PASSAGE FOR REVIEW
----

Parsing Huge XML Files in PHP

PhpXmlParsingLarge FilesDmoz

Php Problem Overview


I'm trying to parse the DMOZ content/structures XML files into MySQL, but all existing scripts to do this are very old and don't work well. How can I go about opening a large (+1GB) XML file in PHP for parsing?

Php Solutions


Solution 1 - Php

There are only two php APIs that are really suited for processing large files. The first is the old expat api, and the second is the newer XMLreader functions. These apis read continuous streams rather than loading the entire tree into memory (which is what simplexml and DOM does).

For an example, you might want to look at this partial parser of the DMOZ-catalog:

<?php

class SimpleDMOZParser
{
    protected $_stack = array();
    protected $_file = "";
    protected $_parser = null;

    protected $_currentId = "";
    protected $_current = "";

    public function __construct($file)
    {
        $this->_file = $file;

        $this->_parser = xml_parser_create("UTF-8");
        xml_set_object($this->_parser, $this);
        xml_set_element_handler($this->_parser, "startTag", "endTag");
    }

    public function startTag($parser, $name, $attribs)
    {
        array_push($this->_stack, $this->_current);

        if ($name == "TOPIC" && count($attribs)) {
            $this->_currentId = $attribs["R:ID"];
        }

        if ($name == "LINK" && strpos($this->_currentId, "Top/Home/Consumer_Information/Electronics/") === 0) {
            echo $attribs["R:RESOURCE"] . "\n";
        }

        $this->_current = $name;
    }

    public function endTag($parser, $name)
    {
        $this->_current = array_pop($this->_stack);
    }

    public function parse()
    {
        $fh = fopen($this->_file, "r");
        if (!$fh) {
            die("Epic fail!\n");
        }

        while (!feof($fh)) {
            $data = fread($fh, 4096);
            xml_parse($this->_parser, $data, feof($fh));
        }
    }
}

$parser = new SimpleDMOZParser("content.rdf.u8");
$parser->parse();

Solution 2 - Php

This is a very similar question to https://stackoverflow.com/questions/1167062/best-way-to-process-large-xml-in-php/8250302 but with a very good specific answer upvoted addressing the specific problem of DMOZ catalogue parsing. However, since this is a good Google hit for large XMLs in general, I will repost my answer from the other question as well:

My take on it:

https://github.com/prewk/XmlStreamer

A simple class that will extract all children to the XML root element while streaming the file. Tested on 108 MB XML file from pubmed.com.

class SimpleXmlStreamer extends XmlStreamer {
    public function processNode($xmlString, $elementName, $nodeIndex) {
        $xml = simplexml_load_string($xmlString);
        
        // Do something with your SimpleXML object
        
        return true;
    }
}

$streamer = new SimpleXmlStreamer("myLargeXmlFile.xml");
$streamer->parse();

Solution 3 - Php

I've recently had to parse some pretty large XML documents, and needed a method to read one element at a time.

----

THE DATA
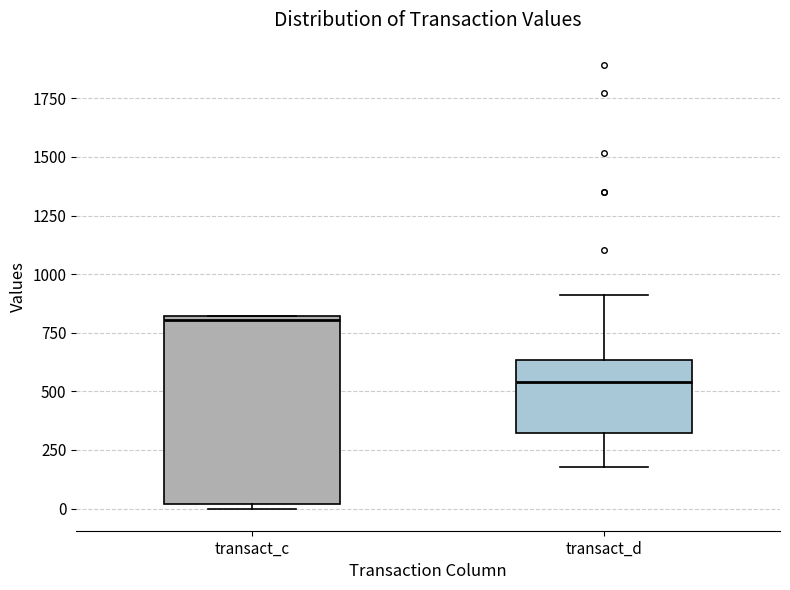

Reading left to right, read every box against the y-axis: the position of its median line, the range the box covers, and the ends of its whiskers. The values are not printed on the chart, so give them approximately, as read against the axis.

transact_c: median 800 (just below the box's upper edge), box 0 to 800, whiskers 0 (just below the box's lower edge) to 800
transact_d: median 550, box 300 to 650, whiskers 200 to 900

----

JOB ITEM A
In two sentences, summarize the thread on parsing huge XML files in PHP.
JOB ITEM B
According to the thread on parsing huge XML files in PHP, what file was the XmlStreamer class tested on?

RESPONSE A
A user asks how to open a DMOZ XML file larger than 1 GB in PHP for parsing into MySQL, because existing scripts for this are very old and don't work well. Replies recommend the expat API and the XMLReader functions, which read continuous streams instead of loading the entire tree into memory, and offer a partial DMOZ parser along with an XmlStreamer class that extracts all children of the XML root element while streaming the file.

RESPONSE B
A 108 MB XML file from pubmed.com.